--- INPUT ---

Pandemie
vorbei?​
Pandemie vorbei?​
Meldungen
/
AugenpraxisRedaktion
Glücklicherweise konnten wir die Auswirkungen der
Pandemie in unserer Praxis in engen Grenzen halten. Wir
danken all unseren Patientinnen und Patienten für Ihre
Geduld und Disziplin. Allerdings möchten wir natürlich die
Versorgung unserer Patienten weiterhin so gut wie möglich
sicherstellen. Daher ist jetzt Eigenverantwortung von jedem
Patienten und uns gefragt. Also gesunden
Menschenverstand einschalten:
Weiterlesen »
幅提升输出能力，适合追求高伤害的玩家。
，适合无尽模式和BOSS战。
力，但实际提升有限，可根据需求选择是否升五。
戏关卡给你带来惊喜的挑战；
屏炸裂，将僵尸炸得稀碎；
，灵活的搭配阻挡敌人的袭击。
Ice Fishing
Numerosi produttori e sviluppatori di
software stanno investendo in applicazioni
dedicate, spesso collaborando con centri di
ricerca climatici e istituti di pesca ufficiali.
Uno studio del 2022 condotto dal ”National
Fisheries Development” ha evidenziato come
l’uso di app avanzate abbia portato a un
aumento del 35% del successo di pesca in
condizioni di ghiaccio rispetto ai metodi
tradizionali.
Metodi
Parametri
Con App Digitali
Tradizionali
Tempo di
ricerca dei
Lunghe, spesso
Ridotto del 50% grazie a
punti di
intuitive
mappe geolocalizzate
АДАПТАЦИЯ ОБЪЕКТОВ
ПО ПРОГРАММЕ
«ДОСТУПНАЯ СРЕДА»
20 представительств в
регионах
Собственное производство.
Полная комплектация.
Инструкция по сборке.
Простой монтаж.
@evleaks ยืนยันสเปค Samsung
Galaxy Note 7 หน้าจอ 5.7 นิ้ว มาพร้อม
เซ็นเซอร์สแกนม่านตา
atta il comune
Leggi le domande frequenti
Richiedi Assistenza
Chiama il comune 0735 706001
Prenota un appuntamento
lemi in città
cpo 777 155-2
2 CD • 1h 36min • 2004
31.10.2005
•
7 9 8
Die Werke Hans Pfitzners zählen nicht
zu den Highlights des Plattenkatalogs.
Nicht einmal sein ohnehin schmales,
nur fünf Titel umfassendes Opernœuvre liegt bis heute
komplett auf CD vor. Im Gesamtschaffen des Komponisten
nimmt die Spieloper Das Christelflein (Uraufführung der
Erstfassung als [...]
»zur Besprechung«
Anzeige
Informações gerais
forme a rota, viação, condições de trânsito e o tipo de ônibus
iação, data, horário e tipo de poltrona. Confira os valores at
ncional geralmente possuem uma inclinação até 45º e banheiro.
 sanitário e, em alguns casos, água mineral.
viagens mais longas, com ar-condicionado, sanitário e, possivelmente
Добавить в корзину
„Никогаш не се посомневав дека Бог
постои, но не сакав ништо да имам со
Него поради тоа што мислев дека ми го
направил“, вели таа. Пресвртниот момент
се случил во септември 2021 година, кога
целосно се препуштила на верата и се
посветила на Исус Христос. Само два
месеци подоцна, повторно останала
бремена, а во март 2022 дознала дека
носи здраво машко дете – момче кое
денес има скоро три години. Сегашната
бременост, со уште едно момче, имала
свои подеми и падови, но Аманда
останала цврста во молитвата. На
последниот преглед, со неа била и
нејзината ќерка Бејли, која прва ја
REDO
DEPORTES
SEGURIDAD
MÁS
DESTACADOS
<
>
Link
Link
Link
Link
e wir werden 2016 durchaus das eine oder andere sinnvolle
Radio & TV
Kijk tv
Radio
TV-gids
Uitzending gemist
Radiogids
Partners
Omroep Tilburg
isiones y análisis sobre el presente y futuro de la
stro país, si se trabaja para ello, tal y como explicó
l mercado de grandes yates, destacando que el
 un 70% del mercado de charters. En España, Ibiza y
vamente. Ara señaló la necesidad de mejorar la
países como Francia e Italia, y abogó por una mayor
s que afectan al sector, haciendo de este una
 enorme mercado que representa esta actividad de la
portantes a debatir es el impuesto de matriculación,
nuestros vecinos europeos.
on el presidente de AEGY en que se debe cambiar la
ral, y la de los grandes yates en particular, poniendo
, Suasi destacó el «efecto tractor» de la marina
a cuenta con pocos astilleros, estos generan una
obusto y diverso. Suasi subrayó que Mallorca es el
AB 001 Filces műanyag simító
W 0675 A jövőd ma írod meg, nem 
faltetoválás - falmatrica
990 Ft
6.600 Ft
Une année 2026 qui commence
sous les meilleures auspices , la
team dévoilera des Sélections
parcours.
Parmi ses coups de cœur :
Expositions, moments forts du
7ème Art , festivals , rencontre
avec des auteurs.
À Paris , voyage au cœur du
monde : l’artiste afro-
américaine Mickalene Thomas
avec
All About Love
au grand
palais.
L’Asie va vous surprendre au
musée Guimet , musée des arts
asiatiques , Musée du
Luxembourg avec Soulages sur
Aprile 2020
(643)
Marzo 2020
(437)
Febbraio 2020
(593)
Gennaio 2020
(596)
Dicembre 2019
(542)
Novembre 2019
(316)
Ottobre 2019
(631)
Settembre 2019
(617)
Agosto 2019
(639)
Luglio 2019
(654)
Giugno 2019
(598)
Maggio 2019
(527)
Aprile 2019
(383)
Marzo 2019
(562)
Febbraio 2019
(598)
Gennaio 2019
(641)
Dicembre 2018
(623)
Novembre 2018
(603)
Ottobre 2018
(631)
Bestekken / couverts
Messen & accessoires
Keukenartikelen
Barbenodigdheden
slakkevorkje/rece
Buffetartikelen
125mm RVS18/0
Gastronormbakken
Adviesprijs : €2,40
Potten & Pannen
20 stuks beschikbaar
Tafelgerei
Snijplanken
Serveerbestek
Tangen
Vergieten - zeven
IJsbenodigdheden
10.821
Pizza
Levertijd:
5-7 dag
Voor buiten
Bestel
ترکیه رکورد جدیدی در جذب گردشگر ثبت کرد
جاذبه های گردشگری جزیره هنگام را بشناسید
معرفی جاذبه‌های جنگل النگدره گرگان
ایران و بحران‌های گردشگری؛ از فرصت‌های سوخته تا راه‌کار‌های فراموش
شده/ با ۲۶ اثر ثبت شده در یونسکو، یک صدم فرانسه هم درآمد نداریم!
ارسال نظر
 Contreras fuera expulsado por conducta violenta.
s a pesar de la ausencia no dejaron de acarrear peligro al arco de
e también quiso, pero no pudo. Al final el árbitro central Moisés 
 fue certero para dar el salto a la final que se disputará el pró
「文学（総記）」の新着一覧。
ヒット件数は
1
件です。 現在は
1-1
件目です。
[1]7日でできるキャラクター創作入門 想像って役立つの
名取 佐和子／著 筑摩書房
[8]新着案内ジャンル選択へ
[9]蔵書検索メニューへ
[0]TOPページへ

--- EXERCISE OBJECTIVE ---
Search the data above for "pesca" and copy every line where it turns up.

--- REPLY TO THE EXERCISE ---
ricerca climatici e istituti di pesca ufficiali.
aumento del 35% del successo di pesca in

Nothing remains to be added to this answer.